Intelligence Or Sentience

Intelligence or Sentience –  to which do we owe more care and respect?

Presenter: Glynne Evans

June, 2018


Is a gradation of moral obligation justified?


If intelligence, how do we define it? Is a honey bee’s dance any less a form of intelligence than our own, or a bird’s migration skills or song any different  in kind from our mastery of language?

Why should one be intelligence and  another described as instinct?

 
If sentience, how do we know how much pain and variety of emotion is felt  by species with which we have little ability to communicate or interpret their behaviour or mere presentation? And if plant  matter reacts to stimulation, may that be evidence of sentience?

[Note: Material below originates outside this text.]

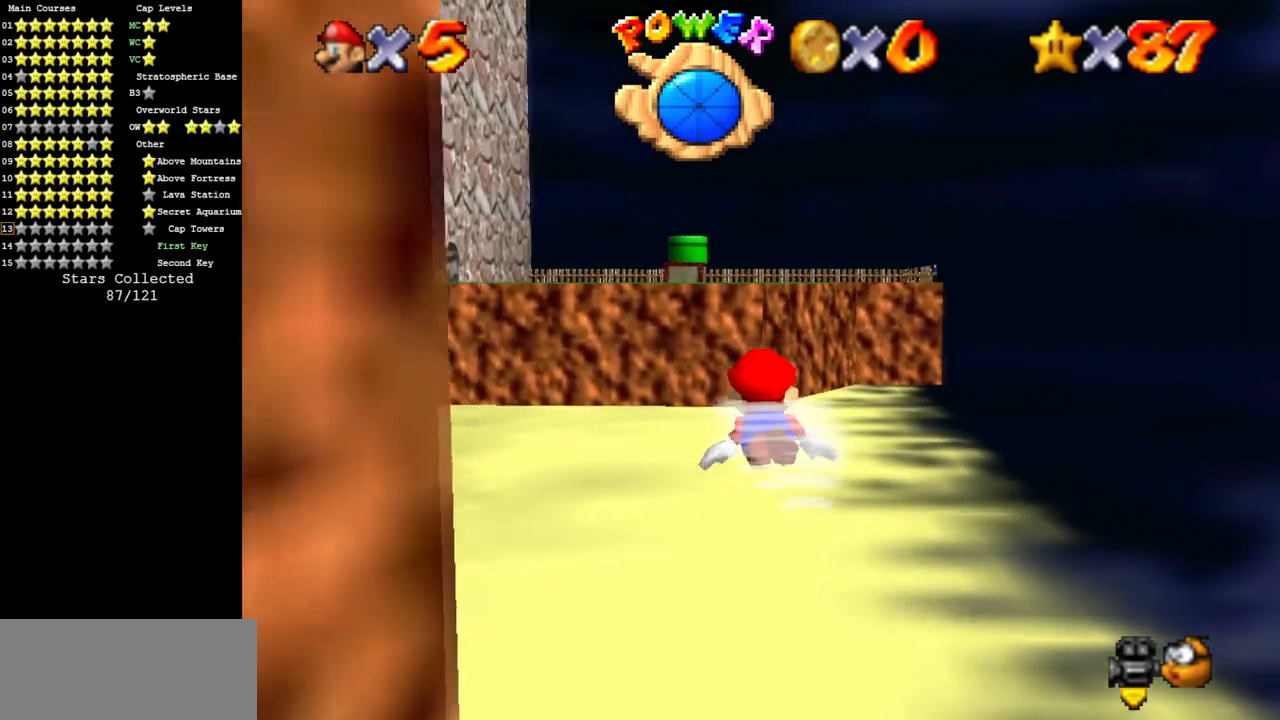
{"buttons": [], "left_stick": "center", "events": [[17, "A", "down"], [117, "left_stick", "center"], [267, "A", "up"]]}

We are facing the possibility of mass extinction or near extinction. If this  appears to be inexorably the case, does this change our priorities? Should  we attempt to preferentially save some species or individuals with particular  characteristics of their species, whether for hardiness and possibly less of a  certain kind of sentience, or for intelligence as another form of adaptability?  How about for sociability, empathy, for vegetarian diet, or ecological non  disruption?

 
Is life worth saving anyway? Are the disruptions of physical atoms in a  “lifeless” multiverse any less or more matters of pain and pleasure than those in central nervous systems. Is intelligence of worth beyond a survival  mechanism or a curiosity for other intelligences?

 
Can these questions be addressed by “the man in the street” or  the woman  in labour as well as it can by philosophers?  (I think they can, regardless of  the immense difficulty.)